This show took me a long time to warm up to, and I'm a bit surprised that I sticked with it for long enough to figure out that it's not entirely bad. After two quite poor initial episodes, and a mediocre third one, the characters finally lost some of their flatness in the fourth, and the show developed some heart, which to me is an important part of any really good comedy.
If you're expecting some of Louis C.K.'s subtlety and understatement due to his involvement with the show, you'll be surprised, and probably not in a good way. Characters here are over-the-top, and few of them have any likable sides, at least initially. There's no social commentary as for example in "Louie". The humour stems mostly from watching how the characters manage to make their already bad situations worse and worse.
I usually enjoy stories about lost, underdog characters trying to make their way, whether they are upliftingly comical (Baskets is not) or sentimental and melancholic. The over-the-top-ness of these figures and plots just made it really hard for me to relate to them. Chip Baskets' life dream of becoming a classically trained clown is just put out there, and never really grounded or made believable. The same lack of depth makes it hard to care about any of the other characters initially. They're clumsy for the sake of being clumsy, mean for the sake of being mean, or weird for the sake of being weird.
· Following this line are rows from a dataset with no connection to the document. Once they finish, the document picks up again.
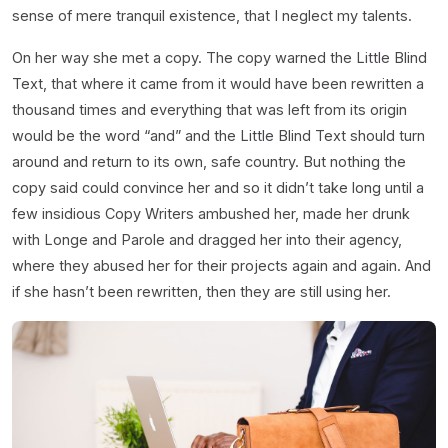
sense of mere tranquil existence, that I neglect my talents.
On her way she met a copy. The copy warned the Little Blind
Text, that where it came from it would have been rewritten a
thousand times and everything that was left from its origin
would be the word “and” and the Little Blind Text should turn
around and return to its own, safe country. But nothing the
copy said could convince her and so it didn’t take long until a
few insidious Copy Writers ambushed her, made her drunk
with Longe and Parole and dragged her into their agency,
where they abused her for their projects again and again. And
if she hasn’t been rewritten, then they are still using her.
The show starts to get more interesting to watch when we start seeing that these characters are more self-aware than we were led to believe, and that they do care about their lives and what happens to them. So after having seen episode four, finally, I was given reasons to care about these characters, and their comic failings some meaning. I'm actually looking forward to watching the next episode now, for more than just the sake of giving it one more chance to sell itself to me. If they managed to round out the plot nicely towards the end of the season, I can see this as staying in my memory as a quaint little character comedy which delayed the character development and touching moments just a little bit too much, making it a lot harder to end up liking it than it would've had to be.
However, it's probably worth having a look at anyway for, if nothing else, Louie Anderson's brilliant performance as Chip's mother.